The introduction of the new rules on transfer pricing from January 1, 2020, was widely consulted on in advance of the budget.
The new rules will bring Ireland’s regime in line with current OECD guidelines. The application of these rules to SMEs is subject to Ministerial Order.
This means that for now, SME companies will not have to apply the new rules which is quite good news for that sector.
It is positive that the research and development (R&D) tax credit has been enhanced to make it more beneficial for small and micro-enterprises.
It is also really positive that there has been an increase in the third-level outsourcing limit.
The increase in carbon taxes was well-flagged and the announcement that the taxes would be ring-fenced for future climate action measures is welcome.
Aligning with the Climate Action Plan is also welcome and it is a positive for business to have certainty on carbon tax so that they can plan appropriately.
With a very real skills challenge facing Ireland, the enhancement of the Key Employment Engagement Programme is welcome as a measure to retain valued personnel. The changes to the Employment and Investment Scheme, allowing tax relief for investments up to €250,000 per year and providing for all of the tax relief in year one, are particularly welcome.
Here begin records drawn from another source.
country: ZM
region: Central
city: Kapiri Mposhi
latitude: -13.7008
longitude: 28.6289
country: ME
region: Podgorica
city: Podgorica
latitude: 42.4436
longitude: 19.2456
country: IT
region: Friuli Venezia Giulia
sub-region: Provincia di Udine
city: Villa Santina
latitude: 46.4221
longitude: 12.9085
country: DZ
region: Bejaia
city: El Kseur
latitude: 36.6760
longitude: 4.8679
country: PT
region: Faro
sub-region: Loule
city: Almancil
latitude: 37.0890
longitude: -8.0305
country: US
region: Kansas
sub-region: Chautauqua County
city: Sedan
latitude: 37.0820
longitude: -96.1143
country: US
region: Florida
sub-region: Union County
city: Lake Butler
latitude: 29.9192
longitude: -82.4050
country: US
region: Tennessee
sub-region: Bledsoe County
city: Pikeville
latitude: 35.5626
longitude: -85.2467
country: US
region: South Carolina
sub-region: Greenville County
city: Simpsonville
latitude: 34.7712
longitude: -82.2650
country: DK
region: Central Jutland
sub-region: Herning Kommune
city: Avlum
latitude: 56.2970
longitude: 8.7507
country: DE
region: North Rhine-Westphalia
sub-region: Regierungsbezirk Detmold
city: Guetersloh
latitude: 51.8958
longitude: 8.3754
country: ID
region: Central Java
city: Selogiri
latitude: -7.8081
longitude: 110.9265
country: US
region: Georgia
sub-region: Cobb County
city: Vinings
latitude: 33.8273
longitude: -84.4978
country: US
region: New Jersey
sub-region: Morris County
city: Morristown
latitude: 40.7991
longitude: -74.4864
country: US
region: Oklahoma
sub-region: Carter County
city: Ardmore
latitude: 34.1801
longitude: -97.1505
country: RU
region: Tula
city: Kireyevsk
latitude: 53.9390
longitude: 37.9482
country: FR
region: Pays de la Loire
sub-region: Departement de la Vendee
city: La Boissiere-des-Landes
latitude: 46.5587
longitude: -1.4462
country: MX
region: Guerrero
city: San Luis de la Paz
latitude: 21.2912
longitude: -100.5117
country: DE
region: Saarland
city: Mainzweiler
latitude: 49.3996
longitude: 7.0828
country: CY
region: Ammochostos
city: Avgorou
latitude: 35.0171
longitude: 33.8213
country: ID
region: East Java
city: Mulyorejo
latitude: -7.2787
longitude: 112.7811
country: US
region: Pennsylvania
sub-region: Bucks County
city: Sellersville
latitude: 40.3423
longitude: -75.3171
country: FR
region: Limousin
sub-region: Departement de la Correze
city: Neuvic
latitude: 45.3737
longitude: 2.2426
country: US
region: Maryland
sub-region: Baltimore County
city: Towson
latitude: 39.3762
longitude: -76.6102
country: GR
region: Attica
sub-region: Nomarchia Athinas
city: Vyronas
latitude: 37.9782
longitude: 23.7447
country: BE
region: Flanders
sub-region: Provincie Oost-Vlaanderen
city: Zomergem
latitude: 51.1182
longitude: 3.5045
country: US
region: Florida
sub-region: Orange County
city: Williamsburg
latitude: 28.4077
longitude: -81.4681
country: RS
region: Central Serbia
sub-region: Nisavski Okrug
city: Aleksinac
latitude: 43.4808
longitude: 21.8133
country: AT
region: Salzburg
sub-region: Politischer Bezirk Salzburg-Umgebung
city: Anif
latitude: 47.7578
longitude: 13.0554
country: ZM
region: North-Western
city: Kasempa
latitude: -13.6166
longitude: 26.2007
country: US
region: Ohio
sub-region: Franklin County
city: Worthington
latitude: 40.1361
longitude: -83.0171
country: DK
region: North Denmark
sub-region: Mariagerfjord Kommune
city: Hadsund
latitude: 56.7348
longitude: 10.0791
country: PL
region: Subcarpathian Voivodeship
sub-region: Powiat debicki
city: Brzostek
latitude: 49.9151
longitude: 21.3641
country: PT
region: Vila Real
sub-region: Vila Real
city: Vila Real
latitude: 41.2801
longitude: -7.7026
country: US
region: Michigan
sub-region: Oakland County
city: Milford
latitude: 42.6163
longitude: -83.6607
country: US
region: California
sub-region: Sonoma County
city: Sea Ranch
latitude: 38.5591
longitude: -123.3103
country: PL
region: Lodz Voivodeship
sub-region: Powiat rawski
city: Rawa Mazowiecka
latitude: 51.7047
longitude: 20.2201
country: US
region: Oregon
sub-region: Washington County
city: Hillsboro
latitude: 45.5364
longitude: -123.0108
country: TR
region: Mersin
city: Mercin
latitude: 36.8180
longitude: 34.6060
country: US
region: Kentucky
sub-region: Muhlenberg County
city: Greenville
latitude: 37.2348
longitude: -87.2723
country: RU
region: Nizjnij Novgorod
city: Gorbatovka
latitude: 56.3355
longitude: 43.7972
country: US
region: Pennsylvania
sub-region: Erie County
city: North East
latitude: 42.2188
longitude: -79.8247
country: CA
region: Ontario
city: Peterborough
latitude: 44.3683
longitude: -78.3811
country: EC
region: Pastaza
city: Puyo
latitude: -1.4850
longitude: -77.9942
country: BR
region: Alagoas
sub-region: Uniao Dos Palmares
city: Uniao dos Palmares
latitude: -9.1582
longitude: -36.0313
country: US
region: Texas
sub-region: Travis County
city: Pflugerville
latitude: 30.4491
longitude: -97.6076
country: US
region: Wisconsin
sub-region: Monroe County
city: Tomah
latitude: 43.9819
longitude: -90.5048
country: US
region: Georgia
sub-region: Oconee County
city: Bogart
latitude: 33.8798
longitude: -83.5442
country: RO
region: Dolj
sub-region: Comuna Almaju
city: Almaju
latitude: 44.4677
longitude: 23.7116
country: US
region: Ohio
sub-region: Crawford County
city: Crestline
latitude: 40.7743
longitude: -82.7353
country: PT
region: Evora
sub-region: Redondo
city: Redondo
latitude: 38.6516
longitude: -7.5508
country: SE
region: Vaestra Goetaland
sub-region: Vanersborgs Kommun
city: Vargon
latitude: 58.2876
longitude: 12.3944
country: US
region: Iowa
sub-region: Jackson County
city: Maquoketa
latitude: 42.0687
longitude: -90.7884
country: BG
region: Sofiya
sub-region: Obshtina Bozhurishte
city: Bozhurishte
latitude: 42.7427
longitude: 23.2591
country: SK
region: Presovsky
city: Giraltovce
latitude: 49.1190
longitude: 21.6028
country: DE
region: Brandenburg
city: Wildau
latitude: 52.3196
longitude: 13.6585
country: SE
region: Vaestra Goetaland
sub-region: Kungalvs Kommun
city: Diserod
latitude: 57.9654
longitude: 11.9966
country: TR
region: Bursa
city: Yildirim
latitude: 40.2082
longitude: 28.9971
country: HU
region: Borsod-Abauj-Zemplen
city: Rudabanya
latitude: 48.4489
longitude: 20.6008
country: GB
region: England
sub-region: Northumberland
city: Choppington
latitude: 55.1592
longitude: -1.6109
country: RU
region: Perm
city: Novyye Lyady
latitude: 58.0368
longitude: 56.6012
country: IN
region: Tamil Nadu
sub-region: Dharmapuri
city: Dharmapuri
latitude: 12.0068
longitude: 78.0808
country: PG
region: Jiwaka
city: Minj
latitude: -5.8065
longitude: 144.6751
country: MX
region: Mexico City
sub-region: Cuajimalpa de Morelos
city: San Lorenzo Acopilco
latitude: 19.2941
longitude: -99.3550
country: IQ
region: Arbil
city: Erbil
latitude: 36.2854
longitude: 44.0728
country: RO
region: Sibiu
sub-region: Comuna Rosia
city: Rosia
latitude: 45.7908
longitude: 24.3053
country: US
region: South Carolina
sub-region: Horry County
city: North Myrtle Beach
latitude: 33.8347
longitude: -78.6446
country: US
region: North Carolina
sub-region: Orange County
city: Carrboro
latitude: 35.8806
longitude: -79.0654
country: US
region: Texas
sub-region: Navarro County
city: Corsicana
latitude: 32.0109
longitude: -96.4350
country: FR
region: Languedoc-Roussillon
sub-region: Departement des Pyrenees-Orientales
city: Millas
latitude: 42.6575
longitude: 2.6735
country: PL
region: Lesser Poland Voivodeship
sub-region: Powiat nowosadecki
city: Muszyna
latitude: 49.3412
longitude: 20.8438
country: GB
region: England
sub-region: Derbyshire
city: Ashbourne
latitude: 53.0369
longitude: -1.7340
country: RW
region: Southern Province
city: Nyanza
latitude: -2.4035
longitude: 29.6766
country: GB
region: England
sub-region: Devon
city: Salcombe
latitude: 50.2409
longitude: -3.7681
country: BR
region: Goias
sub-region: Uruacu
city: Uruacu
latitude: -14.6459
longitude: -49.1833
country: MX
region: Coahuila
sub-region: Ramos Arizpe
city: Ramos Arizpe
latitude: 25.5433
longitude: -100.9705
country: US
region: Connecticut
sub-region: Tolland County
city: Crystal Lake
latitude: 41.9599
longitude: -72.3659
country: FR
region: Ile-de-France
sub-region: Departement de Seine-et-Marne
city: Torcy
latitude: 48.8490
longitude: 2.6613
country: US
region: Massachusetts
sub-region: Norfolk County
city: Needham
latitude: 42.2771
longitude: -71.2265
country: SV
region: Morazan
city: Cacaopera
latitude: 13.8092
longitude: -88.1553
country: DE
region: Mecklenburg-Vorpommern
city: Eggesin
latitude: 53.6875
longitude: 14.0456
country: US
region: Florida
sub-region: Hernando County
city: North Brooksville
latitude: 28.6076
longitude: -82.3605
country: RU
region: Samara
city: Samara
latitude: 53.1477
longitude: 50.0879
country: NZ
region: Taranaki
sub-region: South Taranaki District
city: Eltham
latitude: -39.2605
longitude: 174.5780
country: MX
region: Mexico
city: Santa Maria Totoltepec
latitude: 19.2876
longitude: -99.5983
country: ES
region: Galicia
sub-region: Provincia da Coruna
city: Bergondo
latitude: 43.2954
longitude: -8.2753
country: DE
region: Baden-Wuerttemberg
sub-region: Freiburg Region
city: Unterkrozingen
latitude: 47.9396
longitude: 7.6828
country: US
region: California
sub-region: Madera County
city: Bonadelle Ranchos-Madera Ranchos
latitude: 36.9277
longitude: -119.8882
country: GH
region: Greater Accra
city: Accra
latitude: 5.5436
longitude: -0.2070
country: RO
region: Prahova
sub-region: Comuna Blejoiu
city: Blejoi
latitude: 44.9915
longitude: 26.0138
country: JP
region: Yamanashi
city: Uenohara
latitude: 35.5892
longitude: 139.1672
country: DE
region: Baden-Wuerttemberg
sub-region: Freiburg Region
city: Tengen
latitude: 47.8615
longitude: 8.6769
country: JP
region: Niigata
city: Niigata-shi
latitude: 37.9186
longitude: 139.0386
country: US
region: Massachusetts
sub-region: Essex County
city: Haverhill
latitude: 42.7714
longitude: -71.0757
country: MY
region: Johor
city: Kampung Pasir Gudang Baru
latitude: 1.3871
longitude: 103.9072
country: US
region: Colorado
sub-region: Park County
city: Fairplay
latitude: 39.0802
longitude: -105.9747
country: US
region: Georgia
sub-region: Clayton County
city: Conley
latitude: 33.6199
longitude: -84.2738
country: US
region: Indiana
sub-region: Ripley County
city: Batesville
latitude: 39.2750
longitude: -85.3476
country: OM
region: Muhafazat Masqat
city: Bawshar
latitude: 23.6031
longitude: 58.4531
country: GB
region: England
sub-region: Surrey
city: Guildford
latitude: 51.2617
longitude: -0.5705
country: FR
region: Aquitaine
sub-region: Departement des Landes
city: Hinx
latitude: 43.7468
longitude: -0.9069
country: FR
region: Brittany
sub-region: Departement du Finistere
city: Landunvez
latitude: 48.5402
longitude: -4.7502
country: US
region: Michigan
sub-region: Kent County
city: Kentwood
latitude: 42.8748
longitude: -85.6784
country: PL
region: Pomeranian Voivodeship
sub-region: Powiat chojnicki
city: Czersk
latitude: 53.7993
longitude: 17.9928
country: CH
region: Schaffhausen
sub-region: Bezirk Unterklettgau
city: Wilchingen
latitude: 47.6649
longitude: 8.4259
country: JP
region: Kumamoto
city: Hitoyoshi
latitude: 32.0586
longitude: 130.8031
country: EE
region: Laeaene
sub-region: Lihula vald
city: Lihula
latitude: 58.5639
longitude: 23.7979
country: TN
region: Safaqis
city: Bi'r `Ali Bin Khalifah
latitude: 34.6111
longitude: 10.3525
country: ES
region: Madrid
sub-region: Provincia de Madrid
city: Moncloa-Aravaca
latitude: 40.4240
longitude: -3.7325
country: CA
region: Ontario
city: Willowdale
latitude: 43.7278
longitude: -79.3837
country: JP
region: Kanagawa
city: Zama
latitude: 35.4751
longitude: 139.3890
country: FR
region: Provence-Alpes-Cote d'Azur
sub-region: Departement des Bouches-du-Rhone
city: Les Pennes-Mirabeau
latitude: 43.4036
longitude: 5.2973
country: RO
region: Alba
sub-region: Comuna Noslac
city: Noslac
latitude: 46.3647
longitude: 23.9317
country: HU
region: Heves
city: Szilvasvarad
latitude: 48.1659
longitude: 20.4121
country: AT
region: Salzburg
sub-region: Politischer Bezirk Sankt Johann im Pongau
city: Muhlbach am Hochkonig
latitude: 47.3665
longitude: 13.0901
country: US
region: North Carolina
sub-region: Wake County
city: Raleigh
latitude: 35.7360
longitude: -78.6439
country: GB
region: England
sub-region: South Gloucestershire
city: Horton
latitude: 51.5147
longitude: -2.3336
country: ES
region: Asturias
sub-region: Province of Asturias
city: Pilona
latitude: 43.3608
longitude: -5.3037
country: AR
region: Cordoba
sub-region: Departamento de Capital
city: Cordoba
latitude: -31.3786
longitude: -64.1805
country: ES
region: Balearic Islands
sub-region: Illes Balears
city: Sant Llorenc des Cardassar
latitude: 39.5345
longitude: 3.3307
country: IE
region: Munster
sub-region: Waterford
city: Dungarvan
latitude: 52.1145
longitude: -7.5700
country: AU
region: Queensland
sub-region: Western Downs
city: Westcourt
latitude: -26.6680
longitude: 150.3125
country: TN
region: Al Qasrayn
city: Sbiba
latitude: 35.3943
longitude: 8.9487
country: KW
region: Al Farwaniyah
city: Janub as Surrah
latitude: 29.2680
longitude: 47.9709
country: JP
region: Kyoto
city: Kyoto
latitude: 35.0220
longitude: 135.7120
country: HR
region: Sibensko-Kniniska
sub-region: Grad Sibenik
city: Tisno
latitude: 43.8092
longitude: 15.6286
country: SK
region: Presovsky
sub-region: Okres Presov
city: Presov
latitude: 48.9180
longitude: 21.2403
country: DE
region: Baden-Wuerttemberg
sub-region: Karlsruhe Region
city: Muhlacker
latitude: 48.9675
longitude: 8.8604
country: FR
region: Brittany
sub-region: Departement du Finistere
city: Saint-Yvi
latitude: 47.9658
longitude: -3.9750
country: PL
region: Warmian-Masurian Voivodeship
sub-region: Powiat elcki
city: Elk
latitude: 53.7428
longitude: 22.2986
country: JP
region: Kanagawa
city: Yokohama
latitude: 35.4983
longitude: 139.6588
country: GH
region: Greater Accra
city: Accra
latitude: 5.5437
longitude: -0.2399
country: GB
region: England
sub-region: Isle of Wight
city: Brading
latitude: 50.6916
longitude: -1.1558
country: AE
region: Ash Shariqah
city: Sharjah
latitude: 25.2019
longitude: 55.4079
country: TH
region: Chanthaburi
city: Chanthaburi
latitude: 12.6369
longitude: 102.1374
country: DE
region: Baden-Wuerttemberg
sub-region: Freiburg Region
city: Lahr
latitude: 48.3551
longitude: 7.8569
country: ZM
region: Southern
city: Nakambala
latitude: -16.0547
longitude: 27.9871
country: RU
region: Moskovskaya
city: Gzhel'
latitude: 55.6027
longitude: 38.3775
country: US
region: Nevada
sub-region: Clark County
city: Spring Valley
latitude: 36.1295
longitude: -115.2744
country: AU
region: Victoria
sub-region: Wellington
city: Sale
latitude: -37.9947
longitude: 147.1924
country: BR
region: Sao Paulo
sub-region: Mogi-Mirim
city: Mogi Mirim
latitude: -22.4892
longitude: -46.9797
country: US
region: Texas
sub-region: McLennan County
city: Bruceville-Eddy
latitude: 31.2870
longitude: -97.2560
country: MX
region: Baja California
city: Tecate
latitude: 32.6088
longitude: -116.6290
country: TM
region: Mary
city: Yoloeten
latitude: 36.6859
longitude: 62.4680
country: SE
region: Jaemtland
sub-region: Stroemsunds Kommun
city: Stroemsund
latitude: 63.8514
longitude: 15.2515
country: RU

The reform of these reliefs is extremely important to encourage investment in and employment in indigenous businesses.
An area of disappointment is with regard to the Special Assignee Relief Programme, while extended to 2022, it has not been amended in an effort to make it more accessible for international assignees.
A real missed opportunity is that the entrepreneur relief on capital gains tax of 10% has not been extended.
This continues to significantly lag the UK relief which has a £10m (€11.2m) limit.
There was little progress for the self-employed who still pay higher taxes than their employees.
The increase in the earned income credit for self-employed individuals was welcome, but the failure to equalise it with the employee allowance and to address USC rates, have to be seen as missed opportunities, to be frank about it.
Overall, it was a modest, though positive, budget for businesses and, in particular, the SME sector.